Data Used During This Project

The team utilized the Freddie Mac Single-Family Loan-Level dataset, which is regulated and updated by the US’s Federal Housing Finance Agency (FHFA). There is data for about two decades, which are broken down by quarter. The three main advantages of using this dataset is the data quality, quantity, and accessibility.

Each quarter has two datasets that are relevent for model creation. The Origination Data file encompasses the loan-level origination details for all loans originated in the quarter. The Monthly Performance data file includes credit performance and actual loss information for each loan on a monthly basis. The data spans from the loan’s acquisition by Freddie Mac until the termination event, or Performance Cutoff Date, which represents the last period of performance data available for any loan in the dataset. Each loan in the origination data file is assigned a unique Loan Sequence Number. The corresponding monthly performance data file may include multiple records with the same Loan Sequence Number, indicating the monthly performance periods associated with a specific loan.

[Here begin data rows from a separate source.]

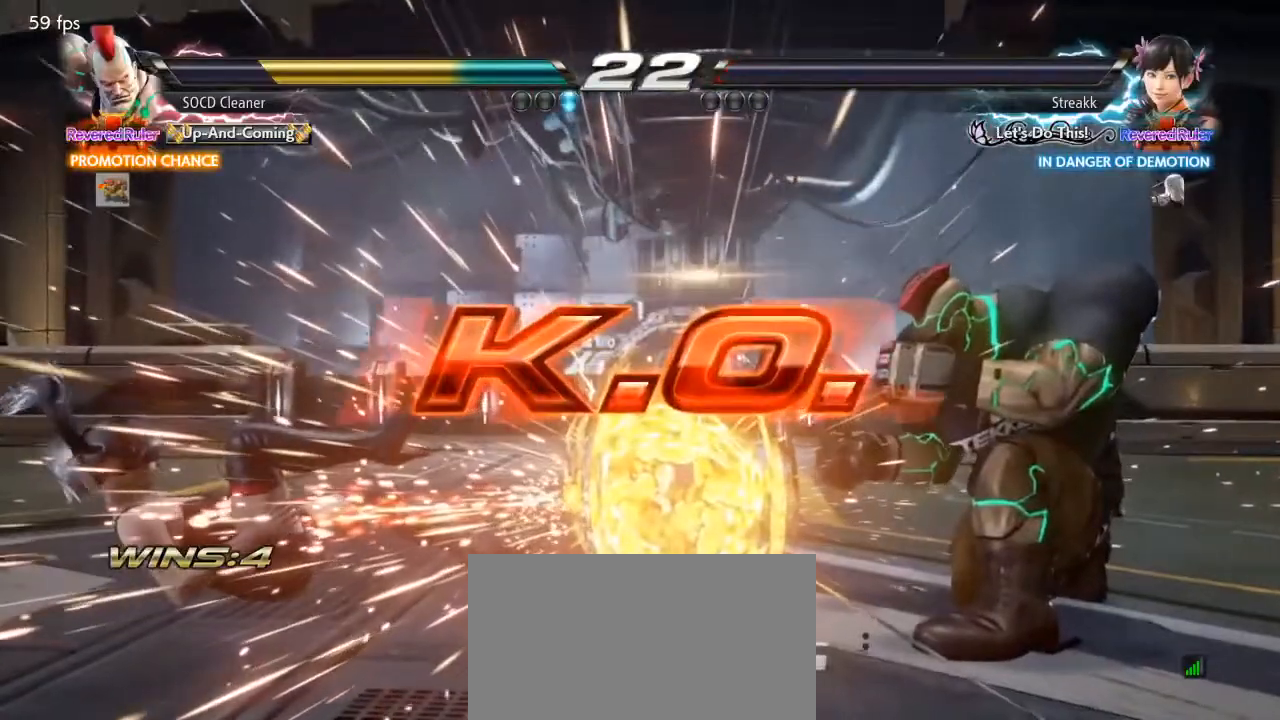
{"buttons": [], "events": []}
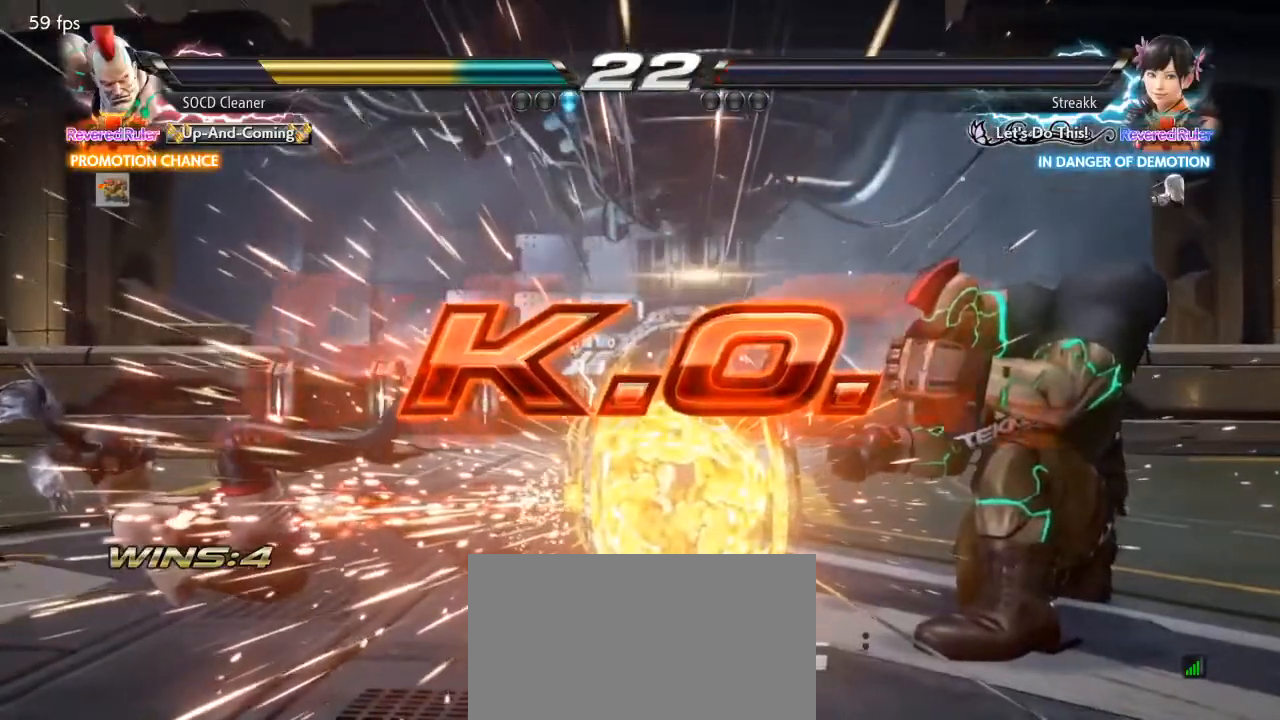
{"buttons": [], "events": []}
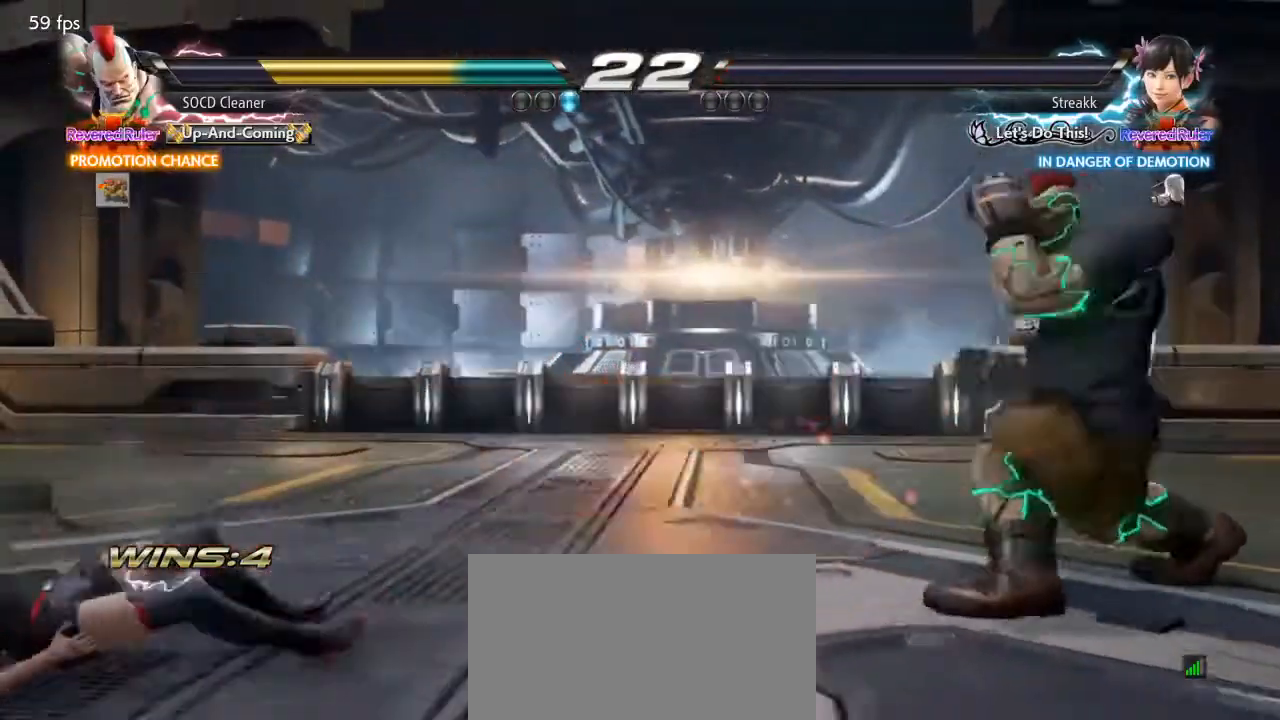
{"buttons": [], "events": []}
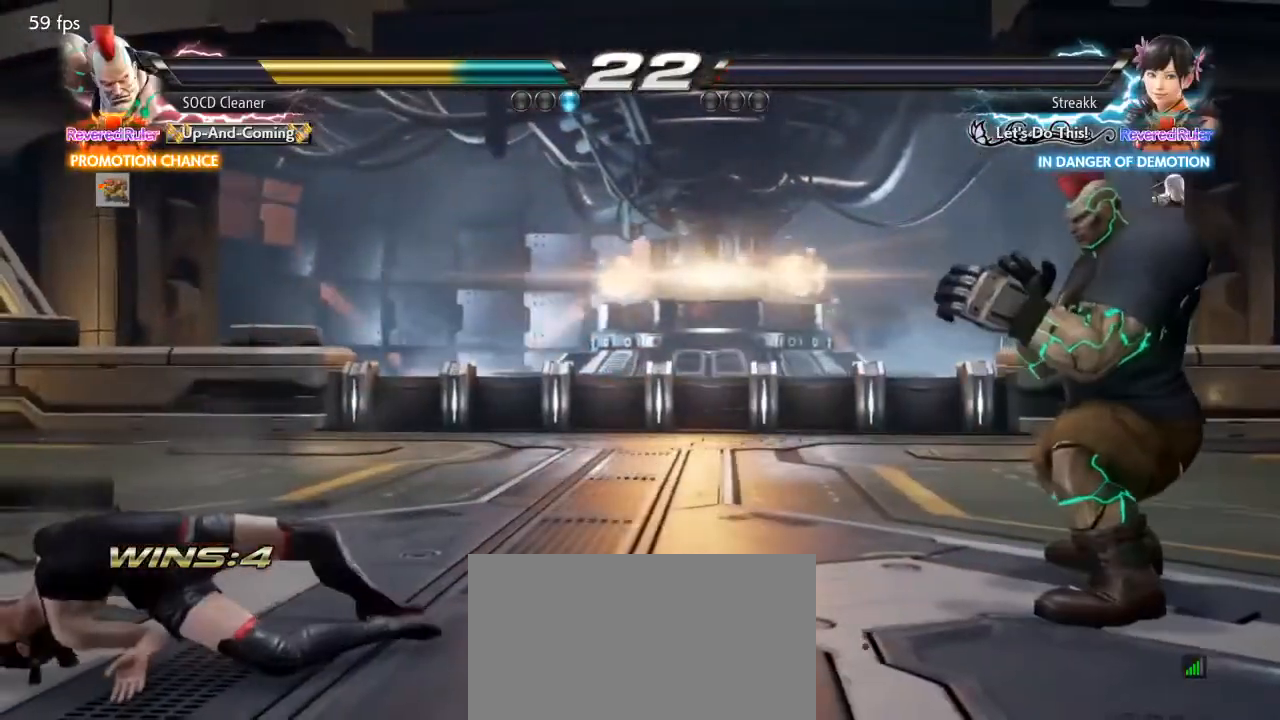
{"buttons": [], "events": []}
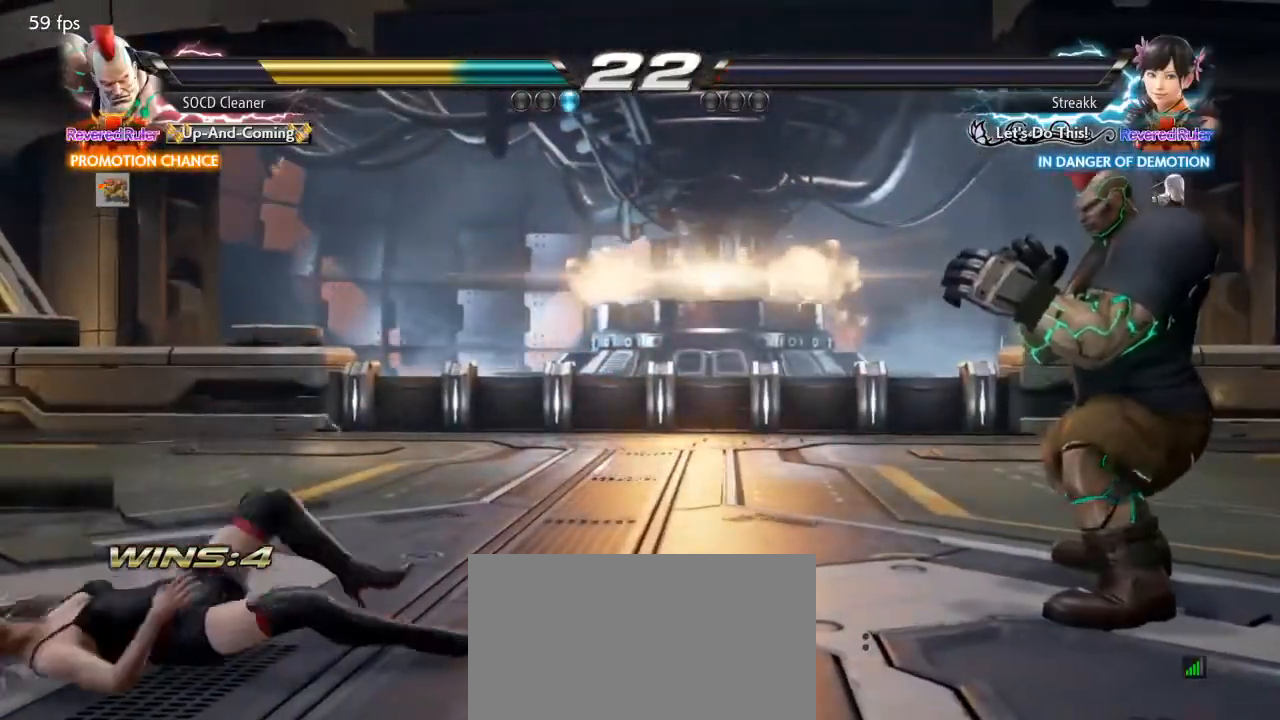
{"buttons": [], "events": []}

Analyzing the Data in the Columns

Before creating the model, the data was thoroughly analyzed to gain better insight on the different features present. Given the dataset’s extensive size, a sample was used for a majority of the analysis.

The distribution of each of the numerical columns was plotted to determine the range of the values, as well as checking for outliers. In addition, it helped determine the skewness and symmetry of the data. Subsequently, a heat map was generated to determine the correlation between the numerical columns.

Figure 1
Figure 1 - Correlation between Numerical Columns

Taking Care of Null Values

Most of the data analysis involved dealing with the extensive amount of null values in select columns.

Figure 2
Figure 2 - Proportion of Null Values in Each Column in the Dataset

A decision the team had to make was whether to drop these columns or impute them later on during the model development process. The tricky part about dropping columns based on perceived irrelevancy is the fact that null values in one column can be dependent on values in another column. To check for such dependencies within the columns, a chi-square goodness of fit test (a statistical hypothesis test used to determine whether a variable is likely to come from a specified distribution or not) was conducted.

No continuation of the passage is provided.